Parecería, pues, que tendrían que bastaros las
obras buenas que ya hacéis, señores cooperadores y
señoras cooperadoras de Roma. Imponeros nuevas
cargas podría parecer algo inoportuno. Pero yo
conozco vuestra generosidad. Los romanos no
dejarán, sin duda, a don Bosco solo en esta
empresa, sino que contribuirán con su fe y
caridad, cuya fama corre por el mundo. Sí,
socorred también esta obra en la medida de
vuestros medios y aun con algo más. Vosotros
mismos veis la necesidad que hay de una iglesia en
el nuevo barrio tan poblado, la necesidad de un
hospicio para tantos muchachos pobres. Contribuid
también a ayudar a los Salesianos en esta empresa,
que les confía la Providencia de Dios por manos
del Sumo Pontífice. No temáis por vosotros ni por
vuestros seres queridos, pues, si necesario fuere,
Dios echará mano también de los portentos para
premiar vuestra caridad. Merced a vuestra
cooperación, se podrá repetir con más razón que el
siglo, atraído por el fulgor de las obras de la
caridad, ha confesado la verdad de nuestra
santísima religión y quedó prendado de ella: et
nos cognovimus et credidimus caritati.
Un precioso motete cantado por las nobles
Oblatas y la bendición eucarística, impartida por
monseñor Kirby, pusieron término a la ceremonia.
Don Bosco, así que estuvo de vuelta en casa, pensó
inmediatamente en los preparativos para la
audiencia pontificia.

++++

## El problema
Responda según el texto sobre don Bosco en Roma:
(a) ¿Qué dos necesidades del nuevo barrio se mencionan?
(b) ¿Quién impartió la bendición eucarística?
(c) ¿En qué pensó don Bosco al volver a casa?

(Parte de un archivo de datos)
++++

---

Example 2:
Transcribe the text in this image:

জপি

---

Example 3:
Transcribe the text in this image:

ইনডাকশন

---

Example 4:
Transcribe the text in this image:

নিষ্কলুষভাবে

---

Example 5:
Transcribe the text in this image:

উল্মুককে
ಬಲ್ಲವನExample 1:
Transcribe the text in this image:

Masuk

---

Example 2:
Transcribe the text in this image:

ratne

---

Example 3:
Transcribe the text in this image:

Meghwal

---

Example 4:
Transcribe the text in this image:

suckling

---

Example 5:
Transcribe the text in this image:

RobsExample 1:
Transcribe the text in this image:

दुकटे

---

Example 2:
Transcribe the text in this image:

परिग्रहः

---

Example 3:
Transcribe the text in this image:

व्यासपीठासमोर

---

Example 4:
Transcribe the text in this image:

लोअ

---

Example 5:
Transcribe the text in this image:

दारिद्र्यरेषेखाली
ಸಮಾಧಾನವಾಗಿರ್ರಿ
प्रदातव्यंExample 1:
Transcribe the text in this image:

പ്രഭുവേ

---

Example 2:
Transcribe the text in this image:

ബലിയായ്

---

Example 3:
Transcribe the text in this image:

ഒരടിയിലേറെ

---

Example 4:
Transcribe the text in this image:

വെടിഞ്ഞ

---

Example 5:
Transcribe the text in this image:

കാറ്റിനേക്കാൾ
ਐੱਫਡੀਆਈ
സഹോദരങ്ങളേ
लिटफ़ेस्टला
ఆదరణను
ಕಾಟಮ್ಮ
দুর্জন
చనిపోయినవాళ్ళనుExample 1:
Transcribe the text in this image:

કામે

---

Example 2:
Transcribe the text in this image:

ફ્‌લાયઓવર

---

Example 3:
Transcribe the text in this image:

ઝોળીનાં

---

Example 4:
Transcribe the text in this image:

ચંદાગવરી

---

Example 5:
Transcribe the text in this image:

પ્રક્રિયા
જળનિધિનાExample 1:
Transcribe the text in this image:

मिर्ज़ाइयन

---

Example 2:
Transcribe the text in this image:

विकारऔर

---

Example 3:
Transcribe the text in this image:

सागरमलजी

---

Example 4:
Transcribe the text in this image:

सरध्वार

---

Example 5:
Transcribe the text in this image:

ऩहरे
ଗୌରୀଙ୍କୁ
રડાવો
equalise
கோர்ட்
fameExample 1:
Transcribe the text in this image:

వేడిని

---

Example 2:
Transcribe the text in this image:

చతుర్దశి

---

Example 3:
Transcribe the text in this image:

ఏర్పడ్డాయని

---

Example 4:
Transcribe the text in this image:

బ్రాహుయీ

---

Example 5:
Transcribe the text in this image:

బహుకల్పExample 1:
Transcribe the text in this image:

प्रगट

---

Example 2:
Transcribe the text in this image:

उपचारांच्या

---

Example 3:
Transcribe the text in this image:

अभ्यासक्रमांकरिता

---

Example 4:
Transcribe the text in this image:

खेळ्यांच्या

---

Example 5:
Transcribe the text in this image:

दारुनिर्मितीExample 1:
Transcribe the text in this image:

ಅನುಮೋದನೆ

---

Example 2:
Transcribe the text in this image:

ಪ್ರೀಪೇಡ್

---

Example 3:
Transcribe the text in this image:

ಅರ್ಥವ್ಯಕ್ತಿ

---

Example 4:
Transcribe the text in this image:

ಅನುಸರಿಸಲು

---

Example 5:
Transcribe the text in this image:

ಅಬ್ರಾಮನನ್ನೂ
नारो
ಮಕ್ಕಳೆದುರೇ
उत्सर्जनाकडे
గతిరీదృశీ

++++

## En respuesta
(a) La necesidad de una iglesia en el nuevo barrio tan poblado y la de un hospicio para tantos muchachos pobres.
(b) Monseñor Kirby.
(c) En los preparativos para la audiencia pontificia.